A monument to British soldiers who died in the Anglo-Afghan and Anglo-Zulu wars stands in the Repository Road in Woolwich. It is a megalith on which is screwed a plate bearing the names of the soldiers; it is flanked by 2 trophies of Afghan and Zulu weapons in molten copper.
In Douglas Hickox's film Zulu Dawn (1979), Lord Chelmsford (played by Peter O'Toole) is depicted as an arrogant, racist and cynical general. He approves of the unacceptable ultimatum issued to the "savages" by the imperialist high commissioner of South Africa Sir Henri Bartle Frere (played by John Mills), and agrees with him that the war will be a military promenade, an easy way to settle the Zulu question.

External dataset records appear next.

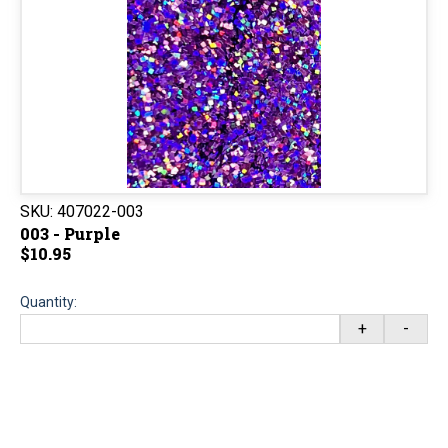
SKU:
407022-003
003 - Purple
$10.95
Quantity:
+
-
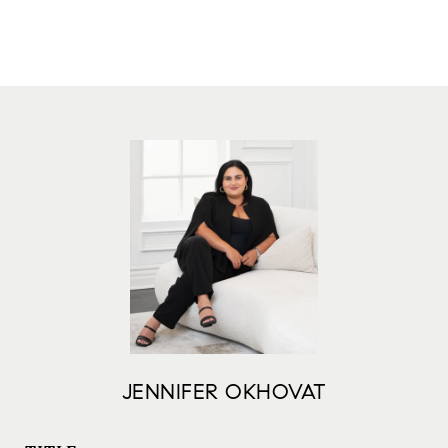
JENNIFER OKHOVAT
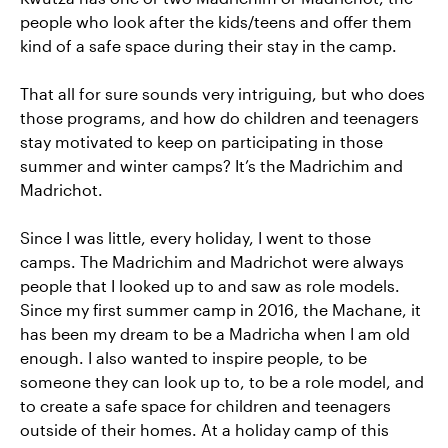
people who look after the kids/teens and offer them
kind of a safe space during their stay in the camp.
That all for sure sounds very intriguing, but who does
those programs, and how do children and teenagers
stay motivated to keep on participating in those
summer and winter camps? It’s the Madrichim and
Madrichot.
Since I was little, every holiday, I went to those
camps. The Madrichim and Madrichot were always
people that I looked up to and saw as role models.
Since my first summer camp in 2016, the Machane, it
has been my dream to be a Madricha when I am old
enough. I also wanted to inspire people, to be
someone they can look up to, to be a role model, and
to create a safe space for children and teenagers
outside of their homes. At a holiday camp of this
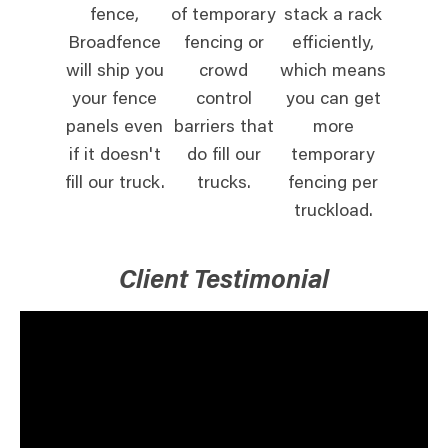
fence,
of temporary
stack a rack
Broadfence
fencing or
efficiently,
will ship you
crowd
which means
your fence
control
you can get
panels even
barriers that
more
if it doesn't
do fill our
temporary
fill our truck.
trucks.
fencing per
truckload.
Client Testimonial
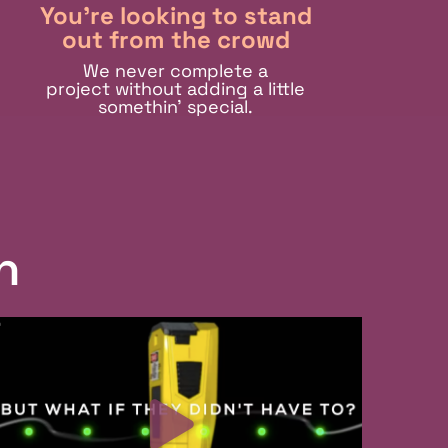
You're looking to stand
out from the crowd
We never complete a
project without adding a little
somethin’ special.
n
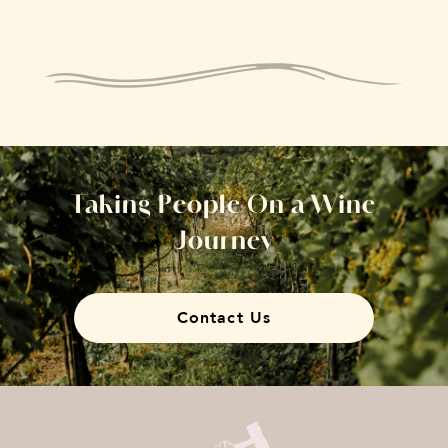
Taking People On a Wine
Journey
Contact Us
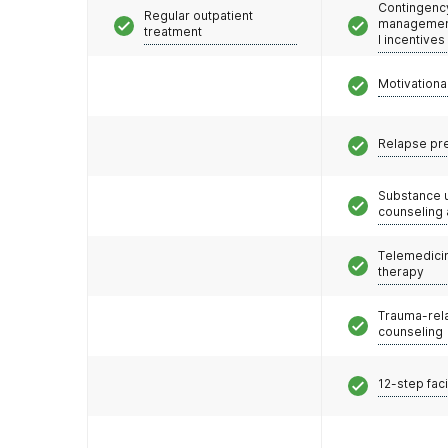
Contingenc
Regular outpatient
management
treatment
l incentives
Motivationa
Relapse pr
Substance 
counseling
Telemedicin
therapy
Trauma-rel
counseling
12-step faci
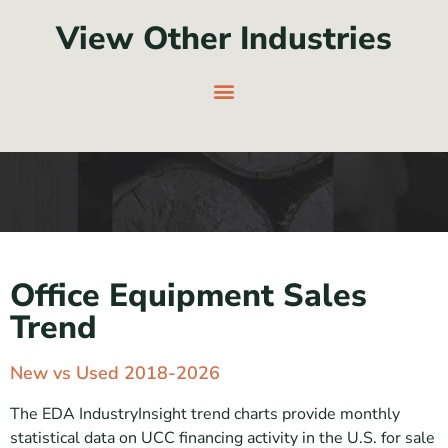
View Other Industries
Office Equipment Sales
Trend
New vs Used 2018-2026
The EDA IndustryInsight trend charts provide monthly
statistical data on UCC financing activity in the U.S. for sale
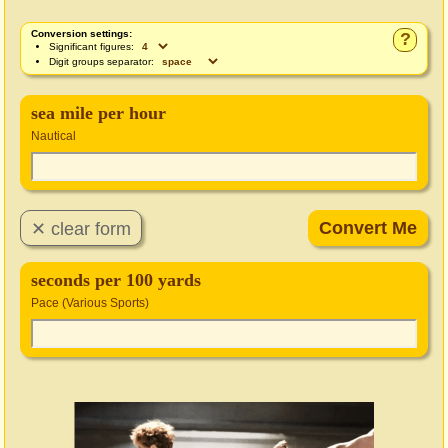
Conversion settings:
?
Significant figures:
Digit groups separator:
sea mile per hour
Nautical
seconds per 100 yards
Pace (Various Sports)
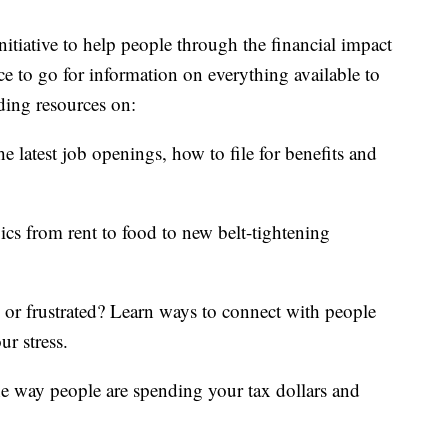
itiative to help people through the financial impact
ce to go for information on everything available to
ding resources on:
e latest job openings, how to file for benefits and
ics from rent to food to new belt-tightening
d or frustrated? Learn ways to connect with people
ur stress.
he way people are spending your tax dollars and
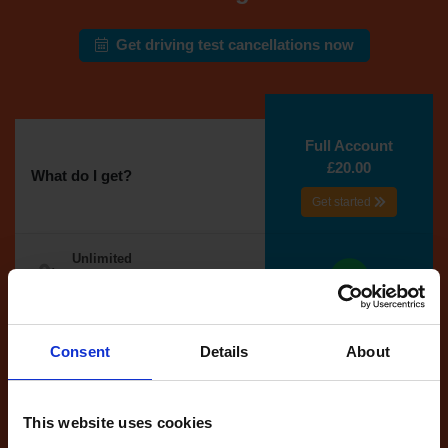
Get driving test cancellations now
Full Account
£20.00
What do I get?
Get started
Unlimited
cancellations
until your next test
Tests
Consent
Details
About
automatically
reserved for
you
This website uses cookies
If you like the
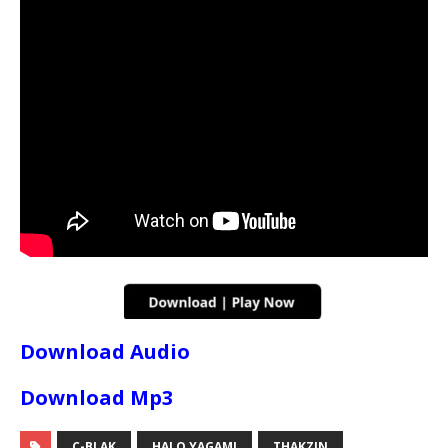
Download Audio
Download Mp3
C-BLAK
HALO YAGAMI
THAKZIN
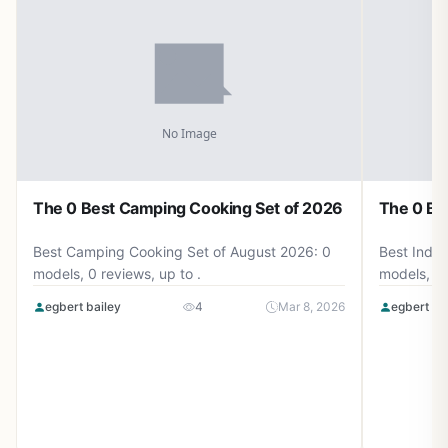
The 0 Best Camping Cooking Set of 2026
The 0 Be
Best Camping Cooking Set of August 2026: 0
Best Induc
models, 0 reviews, up to .
models, 0 
egbert bailey
4
Mar 8, 2026
egbert ba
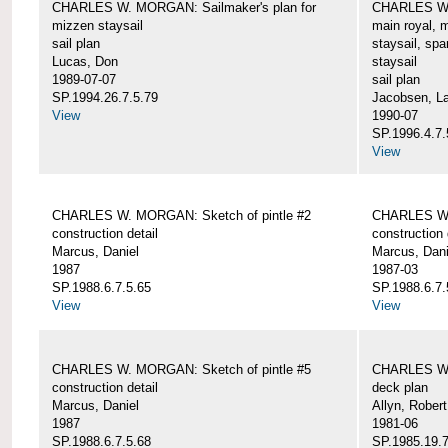
CHARLES W. MORGAN: Sailmaker's plan for
CHARLES W. 
mizzen staysail
main royal, 
sail plan
staysail, spa
Lucas, Don
staysail
1989-07-07
sail plan
SP.1994.26.7.5.79
Jacobsen, L
View
1990-07
SP.1996.4.7.
View
CHARLES W. MORGAN: Sketch of pintle #2
CHARLES W. 
construction detail
construction 
Marcus, Daniel
Marcus, Dani
1987
1987-03
SP.1988.6.7.5.65
SP.1988.6.7.
View
View
CHARLES W. MORGAN: Sketch of pintle #5
CHARLES W.
construction detail
deck plan
Marcus, Daniel
Allyn, Robert
1987
1981-06
SP.1988.6.7.5.68
SP.1985.19.7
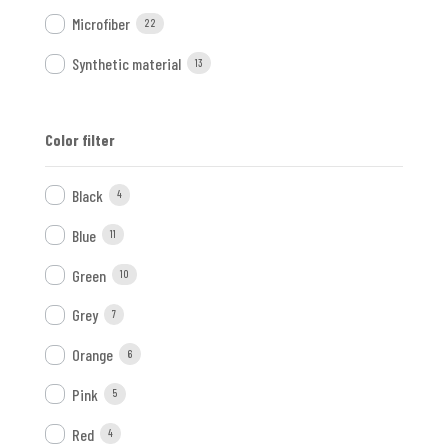
Microfiber
22
Synthetic material
13
Color filter
Black
4
Blue
11
Green
10
Grey
7
Orange
6
Pink
5
Red
4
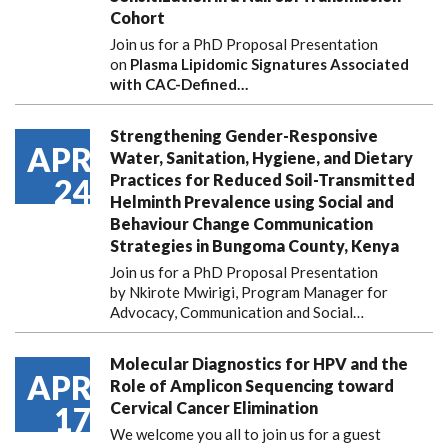
Cohort
Join us for a PhD Proposal Presentation
on
Plasma Lipidomic Signatures Associated
with CAC-Defined…
Strengthening Gender-Responsive
APR
Water, Sanitation, Hygiene, and Dietary
Practices for Reduced Soil-Transmitted
24
Helminth Prevalence using Social and
Behaviour Change Communication
Strategies in Bungoma County, Kenya
Join us for a PhD Proposal Presentation
by Nkirote Mwirigi, Program Manager for
Advocacy, Communication and Social…
Molecular Diagnostics for HPV and the
APR
Role of Amplicon Sequencing toward
Cervical Cancer Elimination
17
We welcome you all to join us for a guest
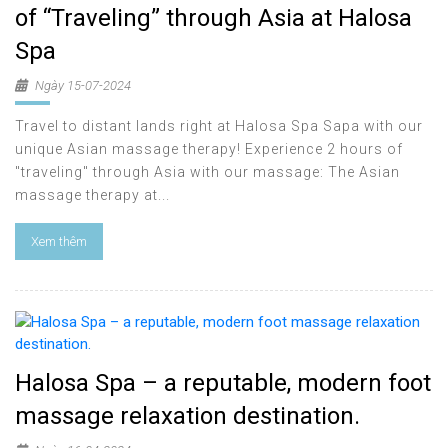
of “Traveling” through Asia at Halosa
Spa
Ngày 15-07-2024
Travel to distant lands right at Halosa Spa Sapa with our
unique Asian massage therapy! Experience 2 hours of
"traveling" through Asia with our massage: The Asian
massage therapy at...
Xem thêm
Halosa Spa – a reputable, modern foot
massage relaxation destination.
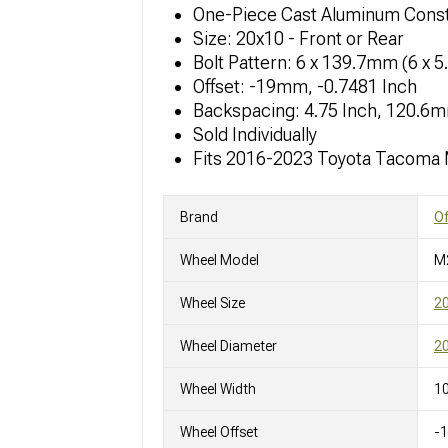
One-Piece Cast Aluminum Const
Size: 20x10 - Front or Rear
Bolt Pattern: 6 x 139.7mm (6 x 5
Offset: -19mm, -0.7481 Inch
Backspacing: 4.75 Inch, 120.6
Sold Individually
Fits 2016-2023 Toyota Tacoma
Brand
O
Wheel Model
M
Wheel Size
2
Wheel Diameter
20
Wheel Width
10
Wheel Offset
-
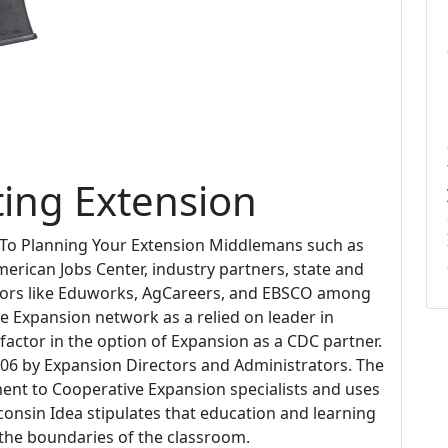
ting Extension
 To Planning Your Extension Middlemans such as
erican Jobs Center, industry partners, state and
dors like Eduworks, AgCareers, and EBSCO among
The Expansion network as a relied on leader in
factor in the option of Expansion as a CDC partner.
06 by Expansion Directors and Administrators. The
ent to Cooperative Expansion specialists and uses
onsin Idea stipulates that education and learning
t the boundaries of the classroom.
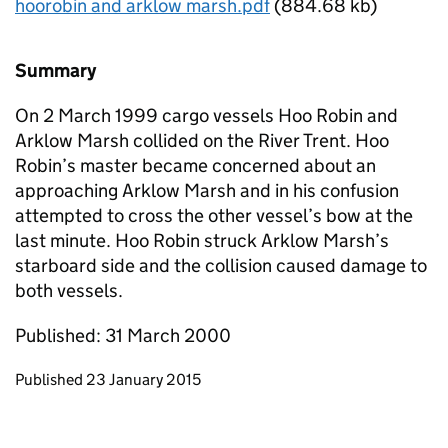
hoorobin and arklow marsh.pdf
(884.68 kb)
Summary
On 2 March 1999 cargo vessels Hoo Robin and
Arklow Marsh collided on the River Trent. Hoo
Robin’s master became concerned about an
approaching Arklow Marsh and in his confusion
attempted to cross the other vessel’s bow at the
last minute. Hoo Robin struck Arklow Marsh’s
starboard side and the collision caused damage to
both vessels.
Published: 31 March 2000
Updates to this page
Published 23 January 2015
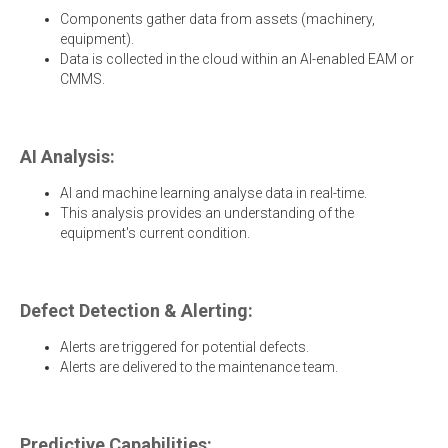
Components gather data from assets (machinery,
equipment).
Data is collected in the cloud within an AI-enabled EAM or
CMMS.
AI Analysis:
AI and machine learning analyse data in real-time.
This analysis provides an understanding of the
equipment's current condition.
Defect Detection & Alerting:
Alerts are triggered for potential defects.
Alerts are delivered to the maintenance team.
Predictive Capabilities:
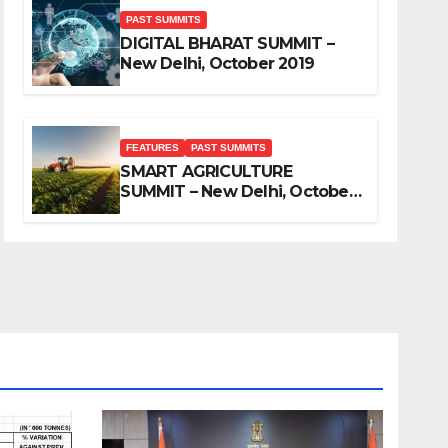
PAST SUMMITS
DIGITAL BHARAT SUMMIT –
New Delhi, October 2019
FEATURES
PAST SUMMITS
SMART AGRICULTURE
SUMMIT – New Delhi, October
2019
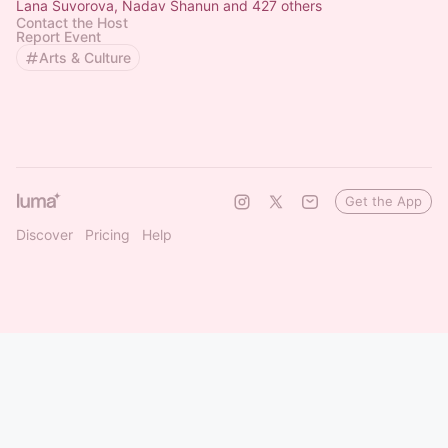
Lana Suvorova, Nadav Shanun and 427 others
Contact the Host
Report Event
Arts & Culture
Get the App
Discover
Pricing
Help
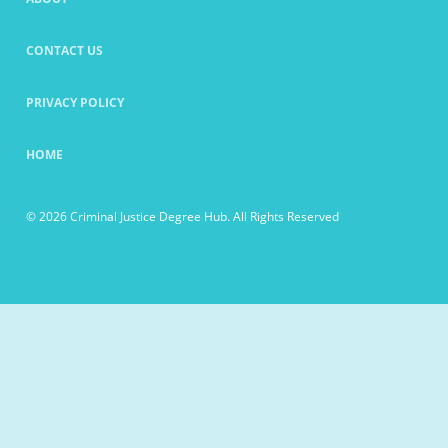
CONTACT US
PRIVACY POLICY
HOME
© 2026 Criminal Justice Degree Hub. All Rights Reserved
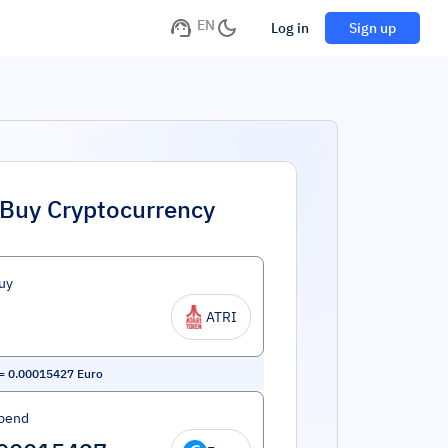
EN
Log in
Sign up
Buy Cryptocurrency
uy
ATRI
=
0.00015427
Euro
pend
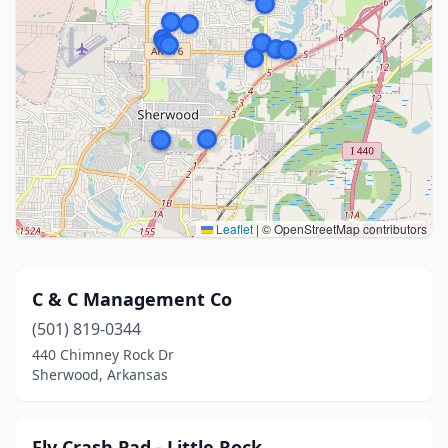
Leaflet
|
© OpenStreetMap contributors
C & C Management Co
(501) 819-0344
440 Chimney Rock Dr
Sherwood, Arkansas
Fly Crash Pad - Little Rock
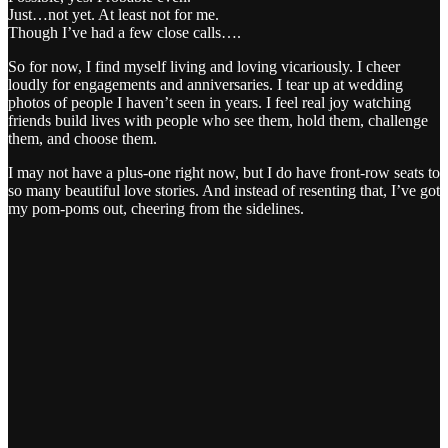
Just…not yet. At least not for me.
Though I’ve had a few close calls….
So for now, I find myself living and loving vicariously. I cheer
loudly for engagements and anniversaries. I tear up at wedding
photos of people I haven’t seen in years. I feel real joy watching
friends build lives with people who see them, hold them, challenge
them, and choose them.
I may not have a plus-one right now, but I do have front-row seats to
so many beautiful love stories. And instead of resenting that, I’ve got
my pom-poms out, cheering from the sidelines.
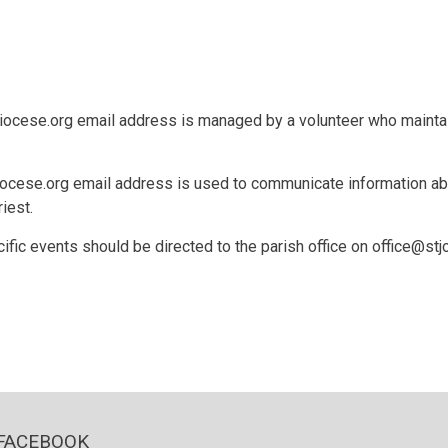
cese.org email address is managed by a volunteer who maintain
se.org email address is used to communicate information about
riest.
ific events should be directed to the parish office on office@stj
FACEBOOK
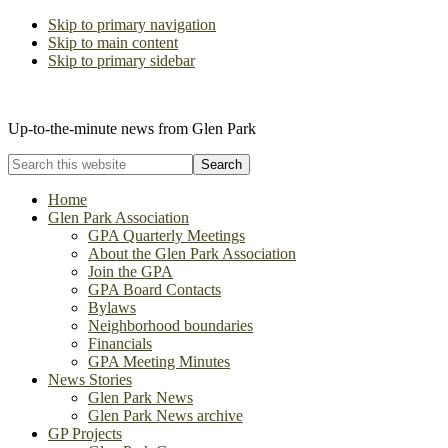
Skip to primary navigation
Skip to main content
Skip to primary sidebar
The Glen Park Association
Up-to-the-minute news from Glen Park
Search
this
website
Home
Glen Park Association
GPA Quarterly Meetings
About the Glen Park Association
Join the GPA
GPA Board Contacts
Bylaws
Neighborhood boundaries
Financials
GPA Meeting Minutes
News Stories
Glen Park News
Glen Park News archive
GP Projects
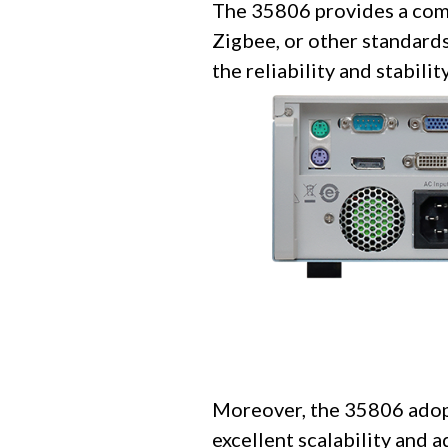
The 35806 provides a comp
Zigbee, or other standards
the reliability and stabili
Moreover, the 35806 adopt
excellent scalability and 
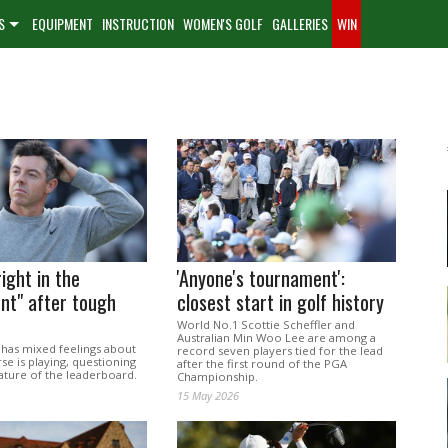
S
EQUIPMENT
INSTRUCTION
WOMEN'S GOLF
GALLERIES
WIN
right in the
'Anyone's tournament':
nt" after tough
closest start in golf history
World No.1 Scottie Scheffler and
Australian Min Woo Lee are among a
 has mixed feelings about
record seven players tied for the lead
e is playing, questioning
after the first round of the PGA
ature of the leaderboard.
Championship.
15 May 2026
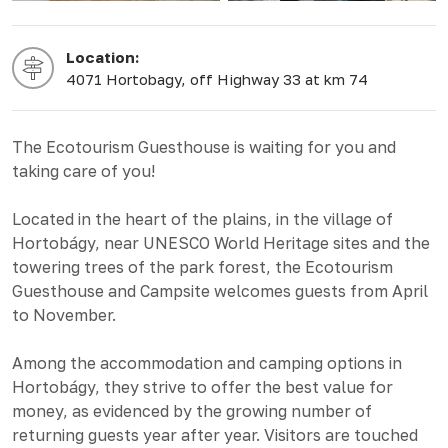
Location:
4071 Hortobagy, off Highway 33 at km 74
The Ecotourism Guesthouse is waiting for you and
taking care of you!
Located in the heart of the plains, in the village of
Hortobágy, near UNESCO World Heritage sites and the
towering trees of the park forest, the Ecotourism
Guesthouse and Campsite welcomes guests from April
to November.
Among the accommodation and camping options in
Hortobágy, they strive to offer the best value for
money, as evidenced by the growing number of
returning guests year after year. Visitors are touched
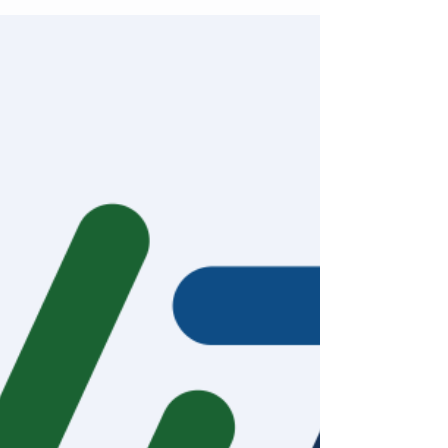
Repetitive, arduous tasks are a major
contributor to burnout – an increasingly
prevalent issue in healthcare. While digital
innovation is...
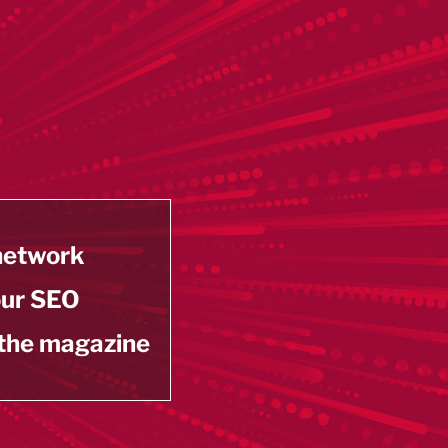
 network
our SEO
 the magazine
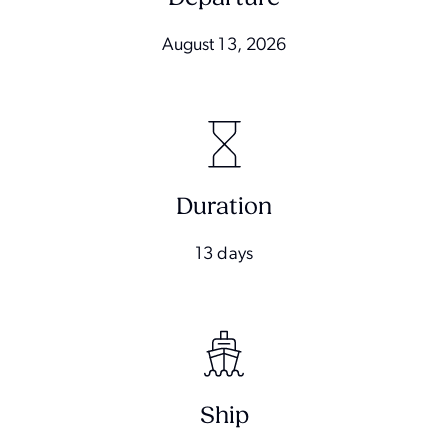
August 13, 2026
Duration
13 days
Ship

According to author Cy Enfield's scenario, Chelsmford is further incompetent:at Isandhlwana he neglects to laager (form a circle in) his wagons, scouts with the better half of his troops as the Zulu army surreptitiously approaches , neglects to appoint a replacement and give instructions, and picnics in the distance as his troops are slaughtered. In addition, he blames the disaster on Colonel Anthony Durnford, killed in action.
The Impi song (created by Johnny Clegg with the Juluka orchestra) has become a kind of unofficial anthem in South Africa:the crowd sings it, especially during sports matches between South Africa and Great Britain. .
In Durban, Chelmsford Road was renamed in 2007, and now bears the name of J.B. Marks, a member of the South African Communist Party who died in Moscow in 1972.